Susan Marsee has worked with Beverly Sills before. There are studio recordings of Offenbach's Tales Of Hoffman, one of Beverly's favorite operas, in which Susan Marsee sings the role of Nicklause and the Muse. Susan Marsee is primarily a mezzo soprano but shows signs of soprano lyricism. As the Duchess Sara, the secret rival to Queen Elizabeth - they are both in love with the same man Roberto Devereux, Susan Marsee potrays an anguished and long suffering Elizabethan lady of the court. She has been married out of sheer convenience to Nottingham and her love for Devereux we assume has never been consumated. Susan Marsee's first aria, sung in unison with the chorus of ladies of the court is heavy with sorrow and suffering.

Beverly's first aria, the Queen's "L'amor suo me fe beata" follows the same kind of tender romance, as the Queen is hopeful that Devereux loves her. She is a lot more festive in spirit in the coloratura showcase "A ritorno qual ti spera". When Devereux first makes his apperance, John Alexander kneels before the Queen who makes it quite clear she loves him. Note the slow string section which plays, further enhanced in their duet "Un tenero core". Their relationship, nonetheless, is a rocky one, for the Queen suspects Devereux loves another woman. Although she point-blank asks him if he loves another, he lies to her by saying he does not. The intensity of the fast-paced duet "Un lampo orribile" is very indicative of the tense, dramatic chemistry between Queen Elizabeth and Devereux, which is the real fire in the opera.

I feel sadly that John Alexander is not suited in this performance for the role of Devereux. Originally, Placido Domingo sang the role.
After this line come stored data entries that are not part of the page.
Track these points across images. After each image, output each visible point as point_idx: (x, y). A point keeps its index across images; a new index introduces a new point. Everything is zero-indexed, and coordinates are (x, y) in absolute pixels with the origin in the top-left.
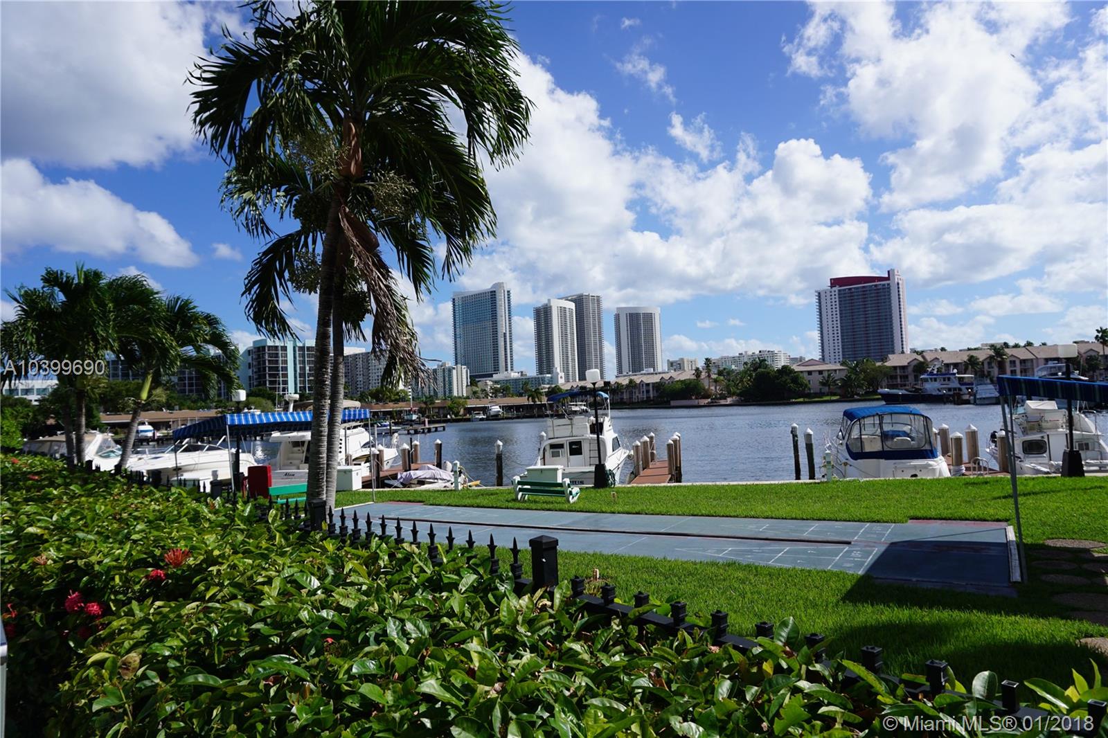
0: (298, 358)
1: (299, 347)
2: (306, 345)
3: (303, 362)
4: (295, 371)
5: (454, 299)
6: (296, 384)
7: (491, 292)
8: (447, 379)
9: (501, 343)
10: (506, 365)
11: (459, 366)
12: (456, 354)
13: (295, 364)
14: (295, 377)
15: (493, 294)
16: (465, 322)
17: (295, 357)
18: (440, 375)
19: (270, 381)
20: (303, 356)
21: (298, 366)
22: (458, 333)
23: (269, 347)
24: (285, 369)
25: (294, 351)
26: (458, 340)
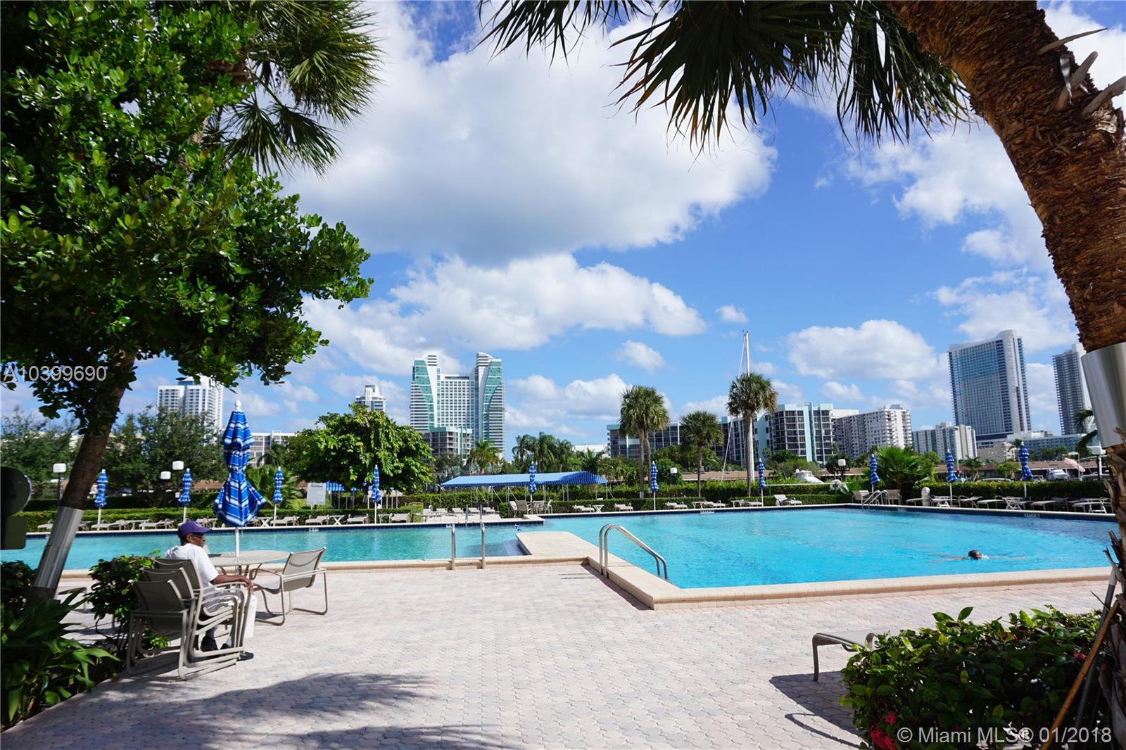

He created a standard that most tenors tackle. Domingo has the perfect romantic heroism and the voice. Not that John Alexander does not have "the voice" for Devereux but he simply puts little effort into his performance and his effiminate, Cowardly Lion looks make him inappropriate as Roberto Devereux, who should come off as very masculine but tormented and torn between duty and love. Also the prison scene is very generic and unsatisfying. Baritone Richard Fredricks is also very wooden in this performance and does not provide much of the drama. He is supposed to play a villain. He betrays his best friend Devereux and practically carries out the execution himself once he discovers it is Devereux whom his wife Sara truly loves.

The reason for getting this is Beverly Sill's powerful performance as Queen Elizabeth. In white make-up, heavy Elizabethan regial wardrobe, imperious poses and in her dramatic soprano voice, Beverly became the real Queen Elizabeth in what could pass for an Oscar winning opera performance. She landed a cover in Time magazine in November of 1971. From her facial contortions, raging screams (mostly expressing her fury in Act 2), pointig her finger in accusation at Devereux, slapping Devereux and her grief and torture after learning he has been executed in the final act (at one point even pushing Nottingham after learning that he is most responsible for Devereux' death "Spietato Cor!" "Heartless man!"). This is Beverly Sills at her best, surpassing all the sopranos who have dared to take on the role of the commanding Queen Elizabeth - Leyla Gencer who started the tradition back in World War II days, Montserrat Caballe who sang the Queen in the 60's and Edita Gruberova in the 80's. Even today's sopranos who take up the challenge of performing as the Queen fail to deliver the same power and majesty with which Beverly Sills infused her unrivaled performance.